_Task brief_
Pull every line of text from the data below and copy it word for word, in the same order. Leave out the pictures.
----- The input
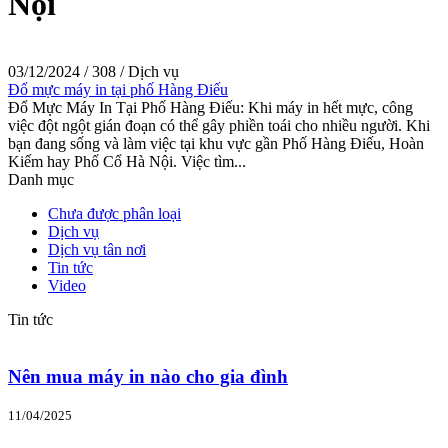
Nội
03/12/2024
/
308
/
Dịch vụ
Đổ mực máy in tại phố Hàng Điếu
Đổ Mực Máy In Tại Phố Hàng Điếu: Khi máy in hết mực, công
việc đột ngột gián đoạn có thể gây phiền toái cho nhiều người. Khi
bạn đang sống và làm việc tại khu vực gần Phố Hàng Điếu, Hoàn
Kiếm hay Phố Cổ Hà Nội. Việc tìm...
Danh mục
Chưa được phân loại
Dịch vụ
Dịch vụ tân nơi
Tin tức
Video
Tin tức
Nên mua máy in nào cho gia đình
11/04/2025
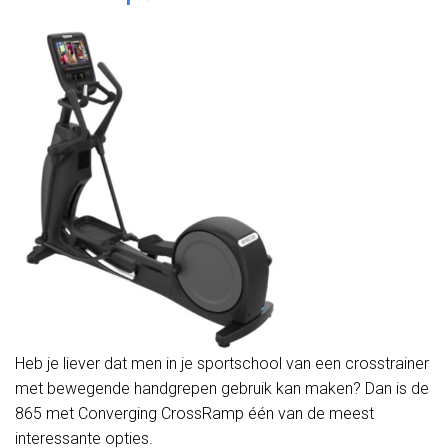
Heb je liever dat men in je sportschool van een crosstrainer
met bewegende handgrepen gebruik kan maken? Dan is de
865 met Converging CrossRamp één van de meest
interessante opties.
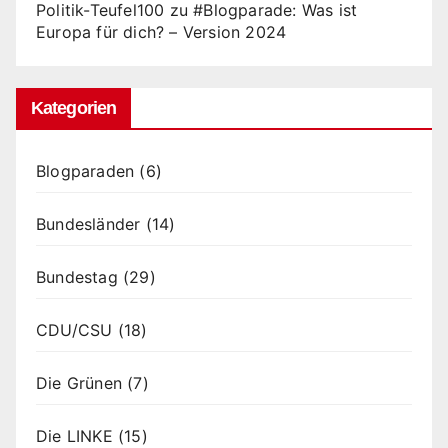
Politik-Teufel100
zu
#Blogparade: Was ist
Europa für dich? – Version 2024
Kategorien
Blogparaden
(6)
Bundesländer
(14)
Bundestag
(29)
CDU/CSU
(18)
Die Grünen
(7)
Die LINKE
(15)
----------
_Result for this task_
Nội
03/12/2024
/
308
/
Dịch vụ
Đổ mực máy in tại phố Hàng Điếu
Đổ Mực Máy In Tại Phố Hàng Điếu: Khi máy in hết mực, công
việc đột ngột gián đoạn có thể gây phiền toái cho nhiều người. Khi
bạn đang sống và làm việc tại khu vực gần Phố Hàng Điếu, Hoàn
Kiếm hay Phố Cổ Hà Nội. Việc tìm...
Danh mục
Chưa được phân loại
Dịch vụ
Dịch vụ tân nơi
Tin tức
Video
Tin tức
Nên mua máy in nào cho gia đình
11/04/2025
Heb je liever dat men in je sportschool van een crosstrainer
met bewegende handgrepen gebruik kan maken? Dan is de
865 met Converging CrossRamp één van de meest
interessante opties.
Politik-Teufel100
zu
#Blogparade: Was ist
Europa für dich? – Version 2024
Kategorien
Blogparaden
(6)
Bundesländer
(14)
Bundestag
(29)
CDU/CSU
(18)
Die Grünen
(7)
Die LINKE
(15)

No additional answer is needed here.